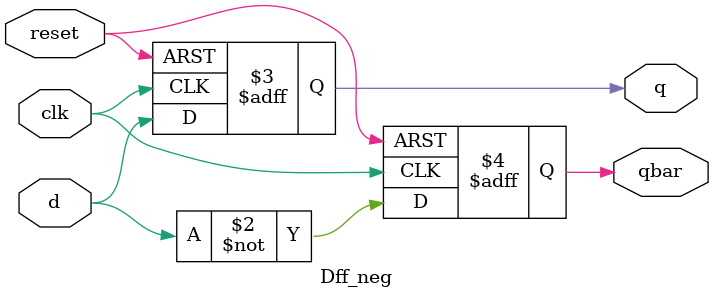
<source format=v>
module Dff_neg(clk,reset,d,q,qbar);
    input clk,reset,d;
    output reg q,qbar;

    always @(negedge clk or posedge reset) begin
        if (reset) begin
            q<=0;
            qbar<=1;
        end
        else begin
            q<= d;
            qbar<=~d;
        end
    end
endmodule
</source>
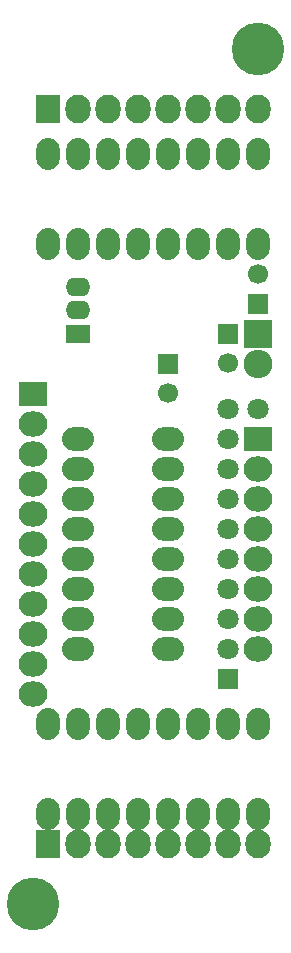
<source format=gbr>
G04 #@! TF.FileFunction,Soldermask,Bot*
%FSLAX46Y46*%
G04 Gerber Fmt 4.6, Leading zero omitted, Abs format (unit mm)*
G04 Created by KiCad (PCBNEW 4.0.2+dfsg1-2~bpo8+1-stable) date Fri 14 Jul 2017 01:13:30 AM EEST*
%MOMM*%
G01*
G04 APERTURE LIST*
%ADD10C,0.050000*%
%ADD11R,1.700000X1.700000*%
%ADD12C,1.700000*%
%ADD13R,2.127200X2.432000*%
%ADD14O,2.127200X2.432000*%
%ADD15R,2.100000X1.600000*%
%ADD16O,2.100000X1.600000*%
%ADD17R,2.432000X2.127200*%
%ADD18O,2.432000X2.127200*%
%ADD19R,2.432000X2.432000*%
%ADD20O,2.432000X2.432000*%
%ADD21R,1.797000X1.797000*%
%ADD22C,1.797000*%
%ADD23C,4.464000*%
%ADD24O,2.000000X2.700000*%
%ADD25O,2.700000X2.000000*%
G04 APERTURE END LIST*
D10*
D11*
X142240000Y-116840000D03*
D12*
X142240000Y-119340000D03*
D11*
X147320000Y-114300000D03*
D12*
X147320000Y-116800000D03*
D11*
X149860000Y-111760000D03*
D12*
X149860000Y-109260000D03*
D13*
X132080000Y-95250000D03*
D14*
X134620000Y-95250000D03*
X137160000Y-95250000D03*
X139700000Y-95250000D03*
X142240000Y-95250000D03*
X144780000Y-95250000D03*
X147320000Y-95250000D03*
X149860000Y-95250000D03*
D13*
X132080000Y-157480000D03*
D14*
X134620000Y-157480000D03*
X137160000Y-157480000D03*
X139700000Y-157480000D03*
X142240000Y-157480000D03*
X144780000Y-157480000D03*
X147320000Y-157480000D03*
X149860000Y-157480000D03*
D15*
X134620000Y-114300000D03*
D16*
X134620000Y-112300000D03*
X134620000Y-110300000D03*
D17*
X149860000Y-123190000D03*
D18*
X149860000Y-125730000D03*
X149860000Y-128270000D03*
X149860000Y-130810000D03*
X149860000Y-133350000D03*
X149860000Y-135890000D03*
X149860000Y-138430000D03*
X149860000Y-140970000D03*
D19*
X149860000Y-114300000D03*
D20*
X149860000Y-116840000D03*
D17*
X130810000Y-119380000D03*
D18*
X130810000Y-121920000D03*
X130810000Y-124460000D03*
X130810000Y-127000000D03*
X130810000Y-129540000D03*
X130810000Y-132080000D03*
X130810000Y-134620000D03*
X130810000Y-137160000D03*
X130810000Y-139700000D03*
X130810000Y-142240000D03*
X130810000Y-144780000D03*
D21*
X147320000Y-143510000D03*
D22*
X147320000Y-140970000D03*
X147320000Y-138430000D03*
X147320000Y-135890000D03*
X147320000Y-133350000D03*
X147320000Y-130810000D03*
X147320000Y-128270000D03*
X147320000Y-125730000D03*
X147320000Y-123190000D03*
X147320000Y-120650000D03*
X149860000Y-120650000D03*
D23*
X149860000Y-90170000D03*
X130810000Y-162560000D03*
D24*
X149860000Y-99060000D03*
X147320000Y-99060000D03*
X144780000Y-99060000D03*
X142240000Y-99060000D03*
X139700000Y-99060000D03*
X137160000Y-99060000D03*
X134620000Y-99060000D03*
X132080000Y-99060000D03*
X132080000Y-106680000D03*
X134620000Y-106680000D03*
X137160000Y-106680000D03*
X139700000Y-106680000D03*
X142240000Y-106680000D03*
X144780000Y-106680000D03*
X147320000Y-106680000D03*
X149860000Y-106680000D03*
X132080000Y-154940000D03*
X134620000Y-154940000D03*
X137160000Y-154940000D03*
X139700000Y-154940000D03*
X142240000Y-154940000D03*
X144780000Y-154940000D03*
X147320000Y-154940000D03*
X149860000Y-154940000D03*
X149860000Y-147320000D03*
X147320000Y-147320000D03*
X144780000Y-147320000D03*
X142240000Y-147320000D03*
X139700000Y-147320000D03*
X137160000Y-147320000D03*
X134620000Y-147320000D03*
X132080000Y-147320000D03*
D25*
X134620000Y-123190000D03*
X134620000Y-125730000D03*
X134620000Y-128270000D03*
X134620000Y-130810000D03*
X134620000Y-133350000D03*
X134620000Y-135890000D03*
X134620000Y-138430000D03*
X134620000Y-140970000D03*
X142240000Y-140970000D03*
X142240000Y-138430000D03*
X142240000Y-135890000D03*
X142240000Y-133350000D03*
X142240000Y-130810000D03*
X142240000Y-128270000D03*
X142240000Y-125730000D03*
X142240000Y-123190000D03*
M02*

</source>
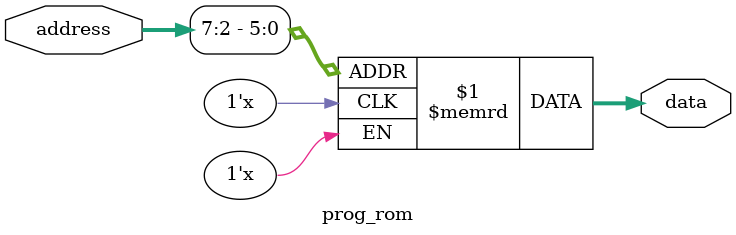
<source format=v>
module prog_rom(/*autoport*/
//output
            data,
//input
            address);

input wire [31:0] address;
output wire [31:0] data;

reg[31:0] rom[0:127];

initial begin
    // rom[0] <= 32'h3401aa00;
    // rom[1] <= 32'h340255aa;
    // rom[2] <= 32'h3403ffff;
    // rom[3] <= 32'h34041234;
    // rom[4] <= 32'h20450123; // addi $5, $2, 0x123
    // rom[5] <= 32'h00000000;
    // $readmemh("test_rom.txt",rom);
end

// assign data = {rom[address+32'd3],
//                 rom[address+32'd2],
//                 rom[address+32'd1],
//                 rom[address]};

assign data = rom[address[7:2]];


endmodule

</source>
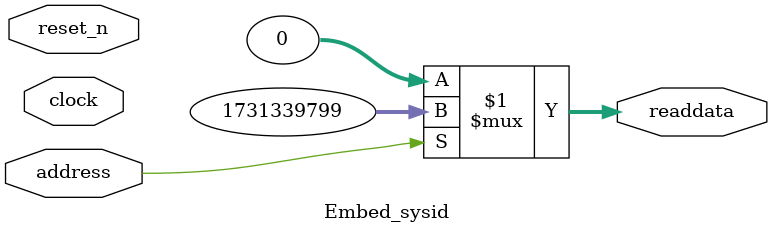
<source format=v>



// synthesis translate_off
`timescale 1ns / 1ps
// synthesis translate_on

// turn off superfluous verilog processor warnings 
// altera message_level Level1 
// altera message_off 10034 10035 10036 10037 10230 10240 10030 

module Embed_sysid (
               // inputs:
                address,
                clock,
                reset_n,

               // outputs:
                readdata
             )
;

  output  [ 31: 0] readdata;
  input            address;
  input            clock;
  input            reset_n;

  wire    [ 31: 0] readdata;
  //control_slave, which is an e_avalon_slave
  assign readdata = address ? 1731339799 : 0;

endmodule



</source>
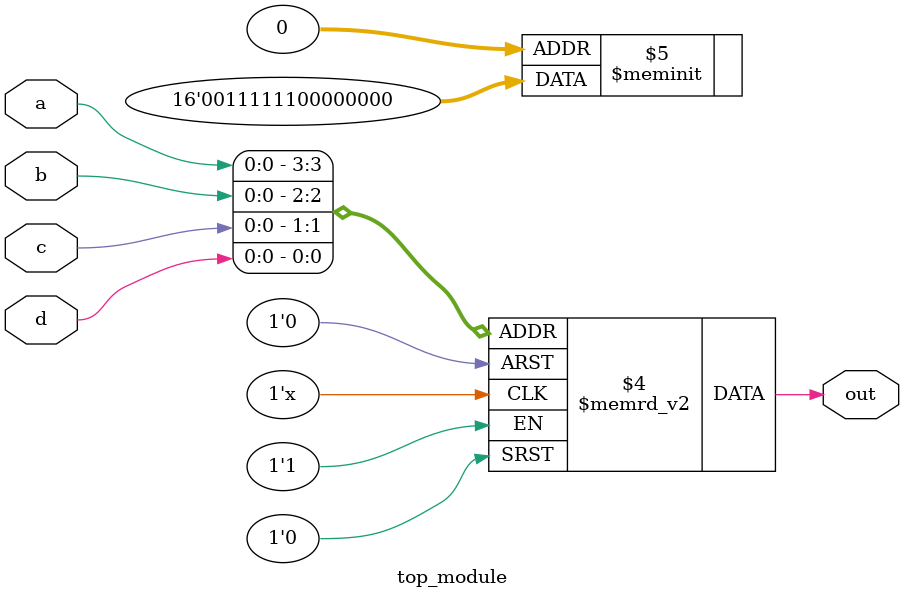
<source format=sv>
module top_module (
  input a, 
  input b,
  input c,
  input d,
  output reg out
);

  always @(*) begin
    case({a,b,c,d})
      4'b0000: out = 1'b0;
      4'b0001: out = 1'b0; // Corrected
      4'b0010: out = 1'b0;
      4'b0011: out = 1'b0; // Corrected
      4'b0100: out = 1'b0;
      4'b0101: out = 1'b0; // Corrected
      4'b0110: out = 1'b0;
      4'b0111: out = 1'b0; // Corrected
      4'b1000: out = 1'b1;
      4'b1001: out = 1'b1; // Corrected
      4'b1010: out = 1'b1;
      4'b1011: out = 1'b1; // Corrected
      4'b1100: out = 1'b1;
      4'b1101: out = 1'b1; // Corrected
      4'b1110: out = 1'b0;
      4'b1111: out = 1'b0;
      default: out = 1'b0;
    endcase
  end

endmodule

</source>
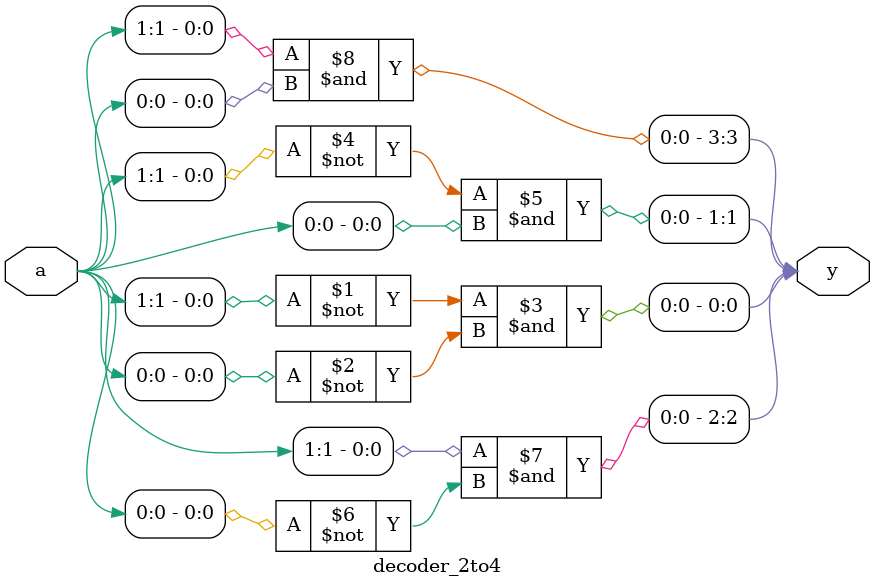
<source format=v>
module decoder_2to4 (
 input [1:0] a,
 output [3:0] y
);
assign y[0] = ~a[1] & ~a[0];
assign y[1] = ~a[1] & a[0];
assign y[2] = a[1] & ~a[0];
assign y[3] = a[1] & a[0];
endmodule

</source>
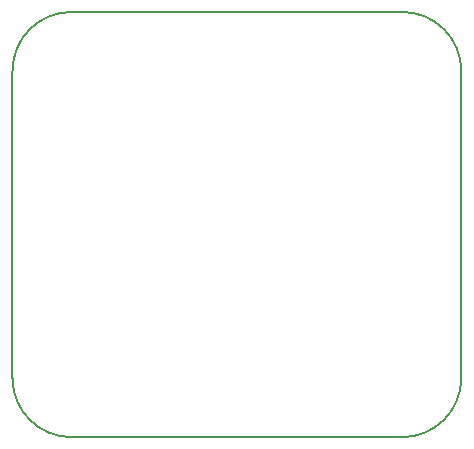
<source format=gm1>
G04 #@! TF.GenerationSoftware,KiCad,Pcbnew,(5.1.2-1)-1*
G04 #@! TF.CreationDate,2019-10-04T22:48:54-06:00*
G04 #@! TF.ProjectId,USBCBreakout,55534243-4272-4656-916b-6f75742e6b69,rev?*
G04 #@! TF.SameCoordinates,Original*
G04 #@! TF.FileFunction,Profile,NP*
%FSLAX46Y46*%
G04 Gerber Fmt 4.6, Leading zero omitted, Abs format (unit mm)*
G04 Created by KiCad (PCBNEW (5.1.2-1)-1) date 2019-10-04 22:48:54*
%MOMM*%
%LPD*%
G04 APERTURE LIST*
%ADD10C,0.200000*%
G04 APERTURE END LIST*
D10*
X114012416Y-76290592D02*
X86012416Y-76290592D01*
X86012416Y-76290592D02*
G75*
G02X81012416Y-71290592I0J5000000D01*
G01*
X119012416Y-71290592D02*
G75*
G02X114012416Y-76290592I-5000000J0D01*
G01*
X119012416Y-45290592D02*
X119012416Y-71290592D01*
X114012416Y-40290592D02*
G75*
G02X119012416Y-45290592I0J-5000000D01*
G01*
X86012416Y-40290592D02*
X114012416Y-40290592D01*
X81012416Y-45290592D02*
G75*
G02X86012416Y-40290592I5000000J0D01*
G01*
X81012416Y-45290592D02*
X81012416Y-71290592D01*
M02*

</source>
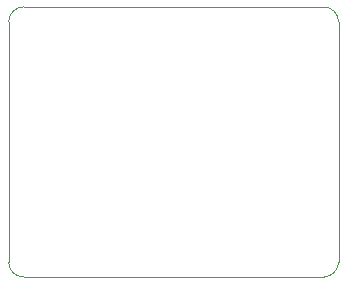
<source format=gbr>
G04 #@! TF.GenerationSoftware,KiCad,Pcbnew,5.1.4-e60b266~84~ubuntu18.04.1*
G04 #@! TF.CreationDate,2019-11-06T14:59:00-05:00*
G04 #@! TF.ProjectId,HRSensorDevBoard,48525365-6e73-46f7-9244-6576426f6172,rev?*
G04 #@! TF.SameCoordinates,Original*
G04 #@! TF.FileFunction,Profile,NP*
%FSLAX46Y46*%
G04 Gerber Fmt 4.6, Leading zero omitted, Abs format (unit mm)*
G04 Created by KiCad (PCBNEW 5.1.4-e60b266~84~ubuntu18.04.1) date 2019-11-06 14:59:00*
%MOMM*%
%LPD*%
G04 APERTURE LIST*
%ADD10C,0.050000*%
G04 APERTURE END LIST*
D10*
X24130000Y19050000D02*
G75*
G02X25400000Y17780000I0J-1270000D01*
G01*
X-2540000Y17780000D02*
G75*
G02X-1270000Y19050000I1270000J0D01*
G01*
X-1270000Y-3810000D02*
G75*
G02X-2540000Y-2540000I0J1270000D01*
G01*
X25400000Y-2540000D02*
G75*
G02X24130000Y-3810000I-1270000J0D01*
G01*
X25400000Y17780000D02*
X25400000Y17780000D01*
X25400000Y17780000D02*
X25400000Y-2540000D01*
X-2540000Y-2540000D02*
X-2540000Y17780000D01*
X24130000Y-3810000D02*
X-1270000Y-3810000D01*
X-1270000Y19050000D02*
X24130000Y19050000D01*
M02*

</source>
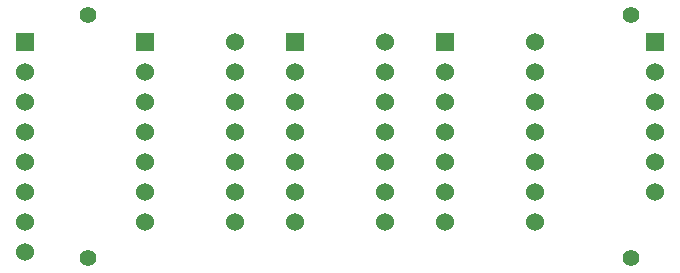
<source format=gbr>
G04 start of page 4 for group 2 idx 2 *
G04 Title: (unknown), signal2 *
G04 Creator: pcb 4.2.2 *
G04 CreationDate: Sun May  5 21:26:13 2024 UTC *
G04 For: steve *
G04 Format: Gerber/RS-274X *
G04 PCB-Dimensions (mil): 2500.00 1000.00 *
G04 PCB-Coordinate-Origin: lower left *
%MOIN*%
%FSLAX25Y25*%
%LNGROUP2*%
%ADD29C,0.0280*%
%ADD28C,0.0380*%
%ADD27C,0.0300*%
%ADD26C,0.0560*%
%ADD25C,0.0600*%
%ADD24C,0.0001*%
G54D24*G36*
X227000Y83000D02*Y77000D01*
X233000D01*
Y83000D01*
X227000D01*
G37*
G54D25*X230000Y70000D03*
Y60000D03*
Y50000D03*
Y40000D03*
Y30000D03*
X20000Y50000D03*
Y40000D03*
Y30000D03*
Y20000D03*
G54D24*G36*
X17000Y83000D02*Y77000D01*
X23000D01*
Y83000D01*
X17000D01*
G37*
G54D25*X20000Y70000D03*
Y60000D03*
Y10000D03*
G54D24*G36*
X57000Y83000D02*Y77000D01*
X63000D01*
Y83000D01*
X57000D01*
G37*
G54D25*X60000Y70000D03*
Y60000D03*
Y50000D03*
X90000D03*
Y60000D03*
Y70000D03*
Y80000D03*
G54D24*G36*
X107000Y83000D02*Y77000D01*
X113000D01*
Y83000D01*
X107000D01*
G37*
G54D25*X110000Y70000D03*
X60000Y40000D03*
X90000D03*
X140000D03*
Y50000D03*
X60000Y30000D03*
Y20000D03*
X90000D03*
Y30000D03*
X140000Y20000D03*
Y30000D03*
X110000Y50000D03*
Y40000D03*
Y30000D03*
Y20000D03*
X190000D03*
Y30000D03*
Y40000D03*
Y50000D03*
Y60000D03*
Y70000D03*
Y80000D03*
X110000Y60000D03*
X140000D03*
Y70000D03*
Y80000D03*
G54D24*G36*
X157000Y83000D02*Y77000D01*
X163000D01*
Y83000D01*
X157000D01*
G37*
G54D25*X160000Y70000D03*
Y60000D03*
Y50000D03*
Y40000D03*
Y30000D03*
Y20000D03*
G54D26*X41000Y89000D03*
Y8000D03*
X222000D03*
Y89000D03*
G54D27*G54D28*G54D29*M02*

</source>
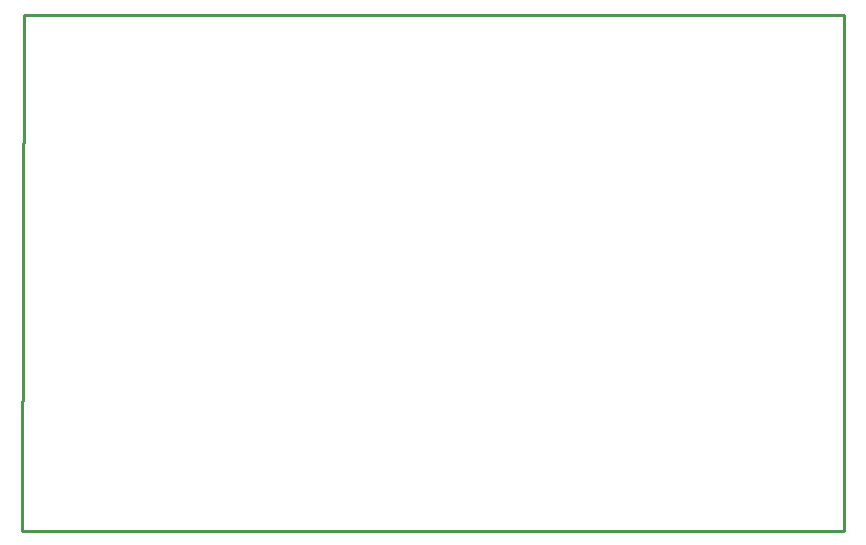
<source format=gko>
G04 Layer: BoardOutline*
G04 EasyEDA v6.1.52, Sun, 13 Oct 2019 16:49:43 GMT*
G04 017f6ad9517e406d9769b934d1664338,d60483f80e02402a9409f1f04c283df6,10*
G04 Gerber Generator version 0.2*
G04 Scale: 100 percent, Rotated: No, Reflected: No *
G04 Dimensions in millimeters *
G04 leading zeros omitted , absolute positions ,3 integer and 3 decimal *
%FSLAX33Y33*%
%MOMM*%
G90*
G71D02*

%ADD10C,0.254000*%
G54D10*
G01X127Y43688D02*
G01X69596Y43688D01*
G01X69596Y0D01*
G01X0Y0D01*
G01X127Y43688D01*

%LPD*%
M00*
M02*

</source>
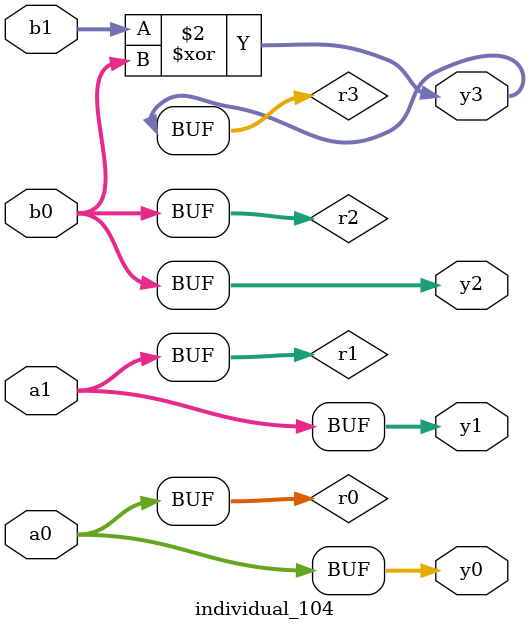
<source format=sv>
module individual_104(input logic [15:0] a1, input logic [15:0] a0, input logic [15:0] b1, input logic [15:0] b0, output logic [15:0] y3, output logic [15:0] y2, output logic [15:0] y1, output logic [15:0] y0);
logic [15:0] r0, r1, r2, r3; 
 always@(*) begin 
	 r0 = a0; r1 = a1; r2 = b0; r3 = b1; 
 	 r3  ^=  b0 ;
 	 y3 = r3; y2 = r2; y1 = r1; y0 = r0; 
end
endmodule
</source>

◆ **HOW TO COMPLETE THIS TASK**:
Transcribe exactly the lines running from the line with "G01X127Y43688D01*" to the last line of the entries. Pictures stay out of the copy.

◆ **ANSWER BOX**:
G01X127Y43688D01*

%LPD*%
M00*
M02*

</source>
<source format=sv>
module individual_104(input logic [15:0] a1, input logic [15:0] a0, input logic [15:0] b1, input logic [15:0] b0, output logic [15:0] y3, output logic [15:0] y2, output logic [15:0] y1, output logic [15:0] y0);
logic [15:0] r0, r1, r2, r3; 
 always@(*) begin 
	 r0 = a0; r1 = a1; r2 = b0; r3 = b1; 
 	 r3  ^=  b0 ;
 	 y3 = r3; y2 = r2; y1 = r1; y0 = r0; 
end
endmodule
</source>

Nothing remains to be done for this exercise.